Education coming up short when it comes to teaching values

published 27 November 2014 updated 18 December 2014

The link between radicalism in the Middle East and a value deficit in Europe was at the forefront of remarks made in Vienna by Education International’s General Secretary on the future of the teaching profession.

Is there perhaps a correlation between the thousands of displaced young men and women fleeing Europe to join the Islamic State and the deficient capacity of many of our school systems?

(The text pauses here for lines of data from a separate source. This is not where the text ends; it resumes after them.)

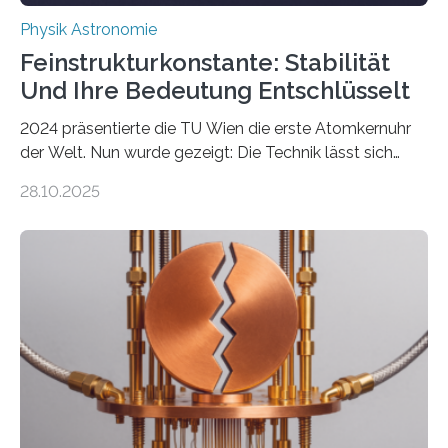
Physik Astronomie
Feinstrukturkonstante: Stabilität
Und Ihre Bedeutung Entschlüsselt
2024 präsentierte die TU Wien die erste Atomkernuhr
der Welt. Nun wurde gezeigt: Die Technik lässt sich
auch einsetzen, um ungelösten Fragen der
28.10.2025
fundamentalen Physik nachzugehen. Thorium-
Atomkerne lassen sich für ganz spezielle Präzisions-
Messungen verwenden. Das hatte man jahrzehntelang
vermutet, weltweit war nach den passenden
Atomkern-Zuständen gesucht worden, 2024 gelang
einem Team der TU Wien mit Unterstützung
internationaler Partner der entscheidende Durchbruch:
Der lange diskutierte Thorium-Kernübergang wurde
gefunden. Kurz darauf konnte man zeigen, dass sich
Thorium tatsächlich nutzen lässt, um hochpräzise…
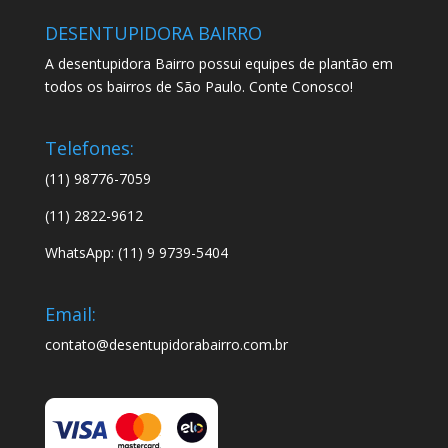
DESENTUPIDORA BAIRRO
A desentupidora Bairro possui equipes de plantão em
todos os bairros de São Paulo. Conte Conosco!
Telefones:
(11) 98776-7059
(11) 2822-9612
WhatsApp: (11) 9 9739-5404
Email:
contato@desentupidorabairro.com.br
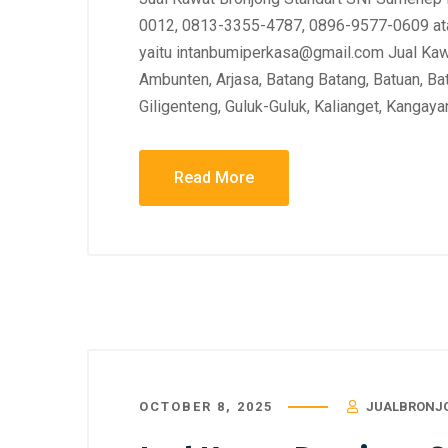
0012, 0813-3355-4787, 0896-9577-0609 ata
yaitu intanbumiperkasa@gmail.com Jual Ka
Ambunten, Arjasa, Batang Batang, Batuan, Ba
Giligenteng, Guluk-Guluk, Kalianget, Kangay
Read More
OCTOBER 8, 2025
JUALBRONJ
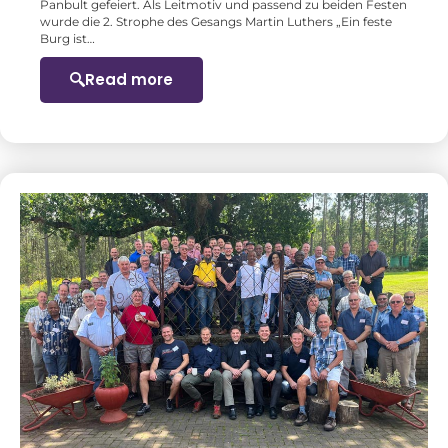
Panbult gefeiert. Als Leitmotiv und passend zu beiden Festen
wurde die 2. Strophe des Gesangs Martin Luthers „Ein feste
Burg ist…
Read more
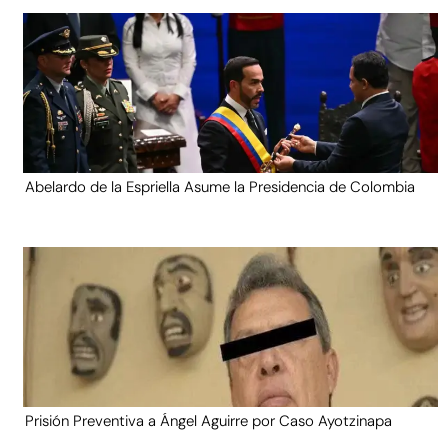
Abelardo de la Espriella Asume la Presidencia de Colombia
Prisión Preventiva a Ángel Aguirre por Caso Ayotzinapa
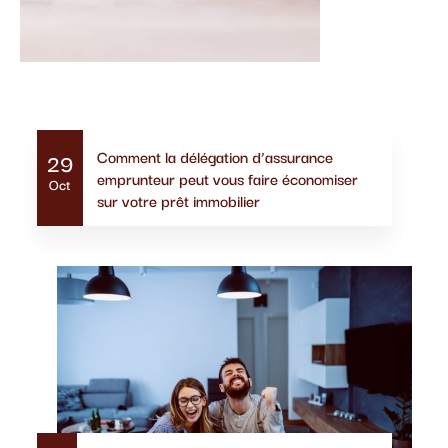
Actualités similaires
Comment la délégation d’assurance
29
emprunteur peut vous faire économiser
Oct
sur votre prêt immobilier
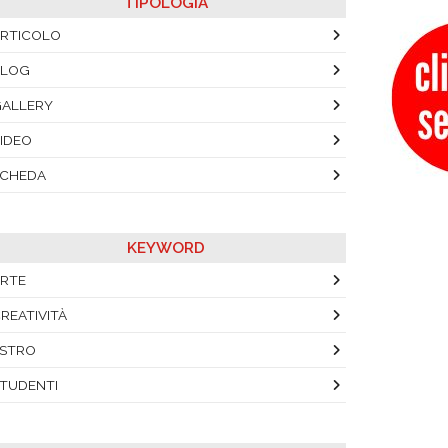
TIPOLOGIA
RTICOLO
BLOG
ALLERY
IDEO
SCHEDA
KEYWORD
RTE
REATIVITÀ
STRO
TUDENTI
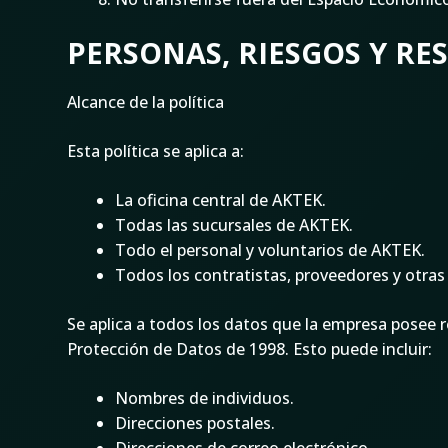
PERSONAS, RIESGOS Y RE
Alcance de la política
Esta política se aplica a:
La oficina central de AKTEK.
Todas las sucursales de AKTEK.
Todo el personal y voluntarios de AKTEK.
Todos los contratistas, proveedores y otra
Se aplica a todos los datos que la empresa posee r
Protección de Datos de 1998. Esto puede incluir:
Nombres de individuos.
Direcciones postales.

The General Secretary of Education International (EI), Fred van Leeuwen, raised this question at a conference of European education unions on the future of the teaching profession in Vienna on 26 and 27 Nov.

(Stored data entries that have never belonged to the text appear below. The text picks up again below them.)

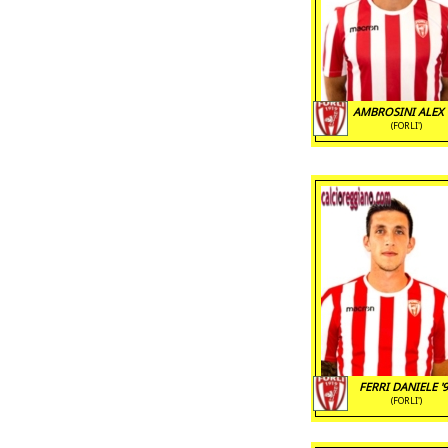
AMBROSINI ALEX 
(FORLI')
FERRI DANIELE '
(FORLI')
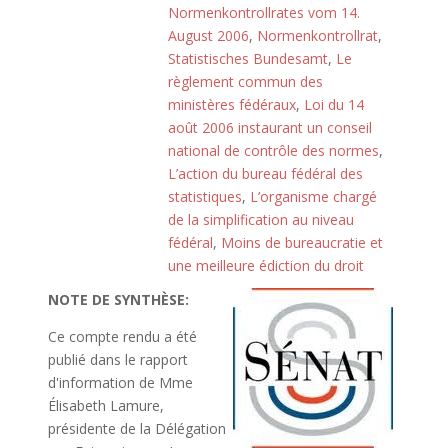
Normenkontrollrates vom 14.
August 2006
,
Normenkontrollrat
,
Statistisches Bundesamt
,
Le
règlement commun des
ministères fédéraux
,
Loi du 14
août 2006 instaurant un conseil
national de contrôle des normes
,
L’action du bureau fédéral des
statistiques
,
L’organisme chargé
de la simplification au niveau
fédéral
,
Moins de bureaucratie et
une meilleure édiction du droit
NOTE DE SYNTHÈSE:
Ce compte rendu a été
publié dans le rapport
d'information de Mme
Élisabeth Lamure,
présidente de la Délégation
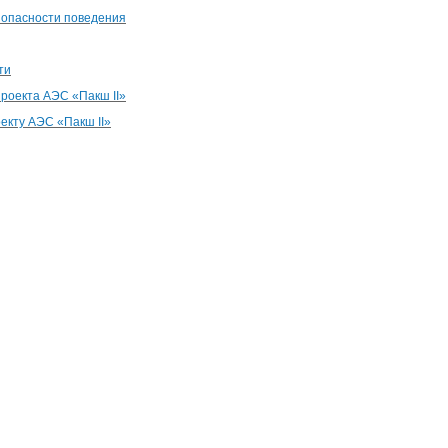
зопасности поведения
ти
роекта АЭС «Пакш II»
екту АЭС «Пакш II»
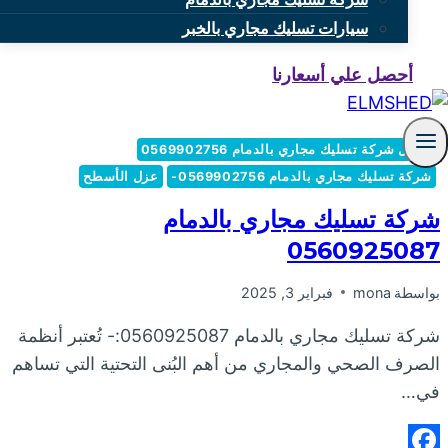
سيارات تسليك مجاري بالخبر
أحصل علي أسعارنا
أفضل شركة تسليك مجاري بالدمام 0569902756
شركة تسليك مجاري بالدمام 0569902756-
عزل الأسطح
شركة تسليك مجاري بالدمام
0560925087
بواسطة
mona
فبراير 3, 2025
شركة تسليك مجاري بالدمام 0560925087:- تُعتبر أنظمة
الصرف الصحي والمجاري من أهم البُنى التحتية التي تساهم
في…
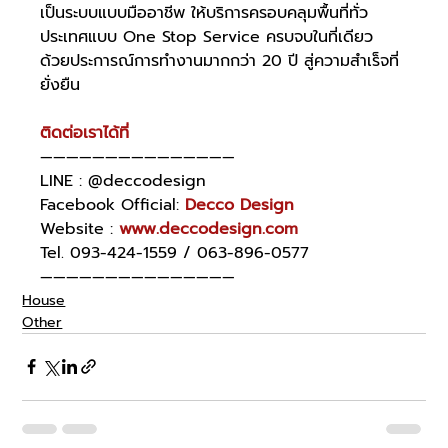
เป็นระบบแบบมืออาชีพ ให้บริการครอบคลุมพื้นที่ทั่ว
ประเทศแบบ One Stop Service ครบจบในที่เดียว 
ด้วยประการณ์การทำงานมากกว่า 20 ปี สู่ความสำเร็จที่
ยั่งยืน
ติดต่อเราได้ที่
———————————————
LINE : @deccodesign
Facebook Official: 
Decco Design
Website : 
www.deccodesign.com
Tel. 093-424-1559 / 063-896-0577
———————————————
House
Other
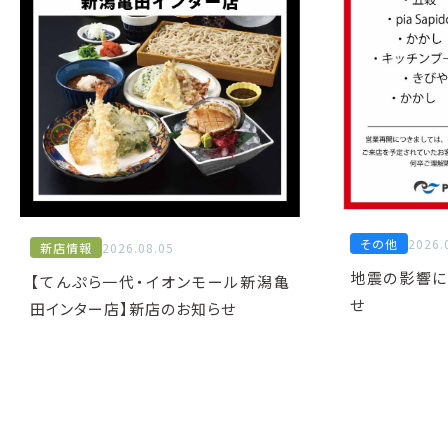
その他
2026.
新店情報
2026.08.05
地震の影響に
【てんぷら一代・イオンモール新潟亀
せ
田インター店】新店のお知らせ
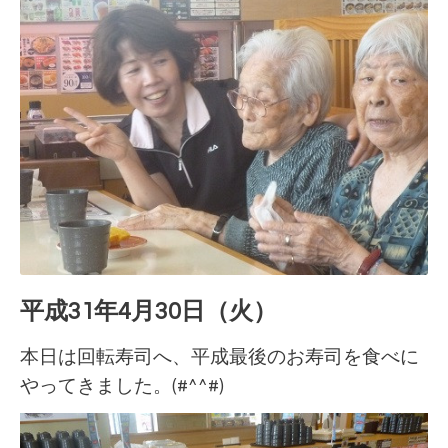
平成31年4月30日（火）
本日は回転寿司へ、平成最後のお寿司を食べに
やってきました。(#^^#)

Van Leeuwen said that in many countries "quality education and teaching is under pressure by austerity measures, league tables and lopsided curricula,” leading to a growing number of children who are falling through the cracks, and losing the feeling of belonging. Politicians want to see education first of all as a way of promoting economic growth in their countries, but they overlook that our school systems also hold the immense importance of passing along the democratic values on which our cultures and societies are based.

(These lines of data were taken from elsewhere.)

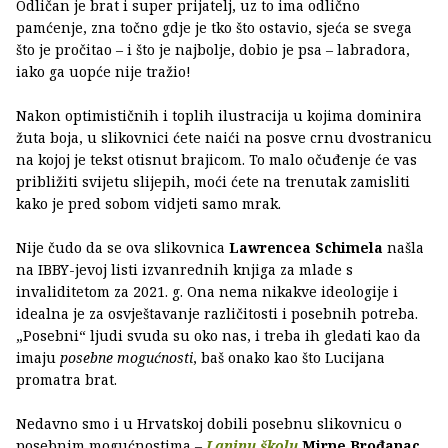
Odličan je brat i super prijatelj, uz to ima odlično
pamćenje, zna točno gdje je tko što ostavio, sjeća se svega
što je pročitao – i što je najbolje, dobio je psa – labradora,
iako ga uopće nije tražio!
Nakon optimističnih i toplih ilustracija u kojima dominira
žuta boja, u slikovnici ćete naići na posve crnu dvostranicu
na kojoj je tekst otisnut brajicom. To malo očuđenje će vas
približiti svijetu slijepih, moći ćete na trenutak zamisliti
kako je pred sobom vidjeti samo mrak.
Nije čudo da se ova slikovnica
Lawrencea Schimela
našla
na IBBY-jevoj listi izvanrednih knjiga za mlade s
invaliditetom za 2021. g. Ona nema nikakve ideologije i
idealna je za osvještavanje različitosti i posebnih potreba.
„Posebni“ ljudi svuda su oko nas, i treba ih gledati kao da
imaju
posebne mogućnosti
, baš onako kao što Lucijana
promatra brat.
Nedavno smo i u Hrvatskoj dobili posebnu slikovnicu o
posebnim mogućnostima –
Laninu školu
Mirne Brođanac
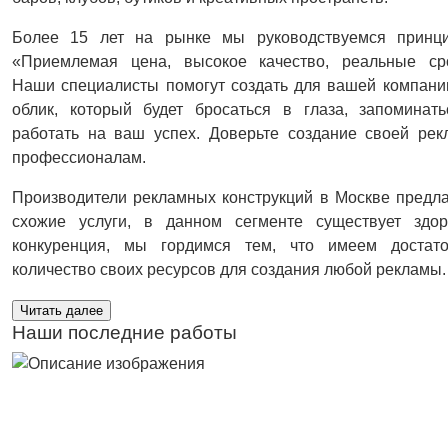
Более 15 лет на рынке мы руководствуемся принци
«Приемлемая цена, высокое качество, реальные сро
Наши специалисты помогут создать для вашей компани
облик, который будет бросаться в глаза, запоминат
работать на ваш успех. Доверьте создание своей ре
профессионалам.
Производители рекламных конструкций в Москве предл
схожие услуги, в данном сегменте существует здор
конкуренция, мы гордимся тем, что имеем достато
количество своих ресурсов для создания любой рекламы.
Читать далее
Наши последние работы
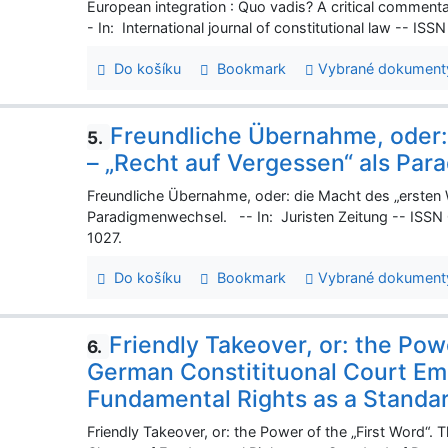
European integration : Quo vadis? A critical commen
- In: International journal of constitutional law -- ISS
Do košíku
Bookmark
Vybrané dokument
Freundliche Übernahme, oder:
5.
– „Recht auf Vergessen“ als Pa
Freundliche Übernahme, oder: die Macht des „ersten W
Paradigmenwechsel. -- In: Juristen Zeitung -- ISSN 0
1027.
Do košíku
Bookmark
Vybrané dokument
Friendly Takeover, or: the Pow
6.
German Constitituonal Court Em
Fundamental Rights as a Standar
Friendly Takeover, or: the Power of the „First Word“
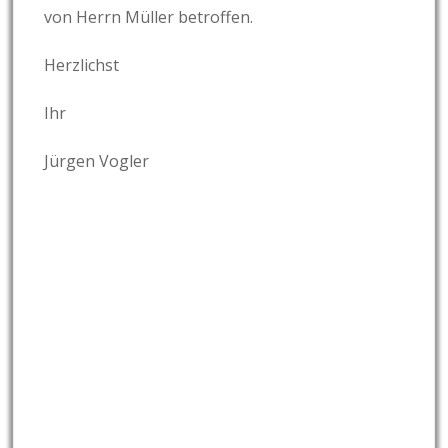
von Herrn Müller betroffen.
Herzlichst
Ihr
Jürgen Vogler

“We may be falling short of educating those values being overloaded with administrative tasks and keeping test scores,” Van Leeuwen said, referring to the rise of right wing extremism throughout Europe region and the spread of xenophobia, racism, anti-Semitism and Islamophobia.

While the need for quality education has never been stronger, teachers are being curtailed everywhere, according to the General Secretary. “With some notable exceptions, teachers are increasingly working on limited contracts, their work load is increasing, their professional space is shrinking, their autonomy challenged, their access to professional development limited.” Van Leeuwen went on to emphasise that teachers “earn salaries often below the average wage, and in some countries they even lack the qualifications, skills, support, and learning materials to teach and teach well,” he said, adding that “the current generation of teachers is ageing and alarming numbers of new teachers are leaving the profession within the first years of employment.”

In a call to rally those in attendance, he urged the European governments to start listening to their educators. “Listen to the classroom teacher, the lecturer, at their workplaces, and listen to the representatives of the teaching profession, the education unions, at all levels where education policy is being developed,” he said.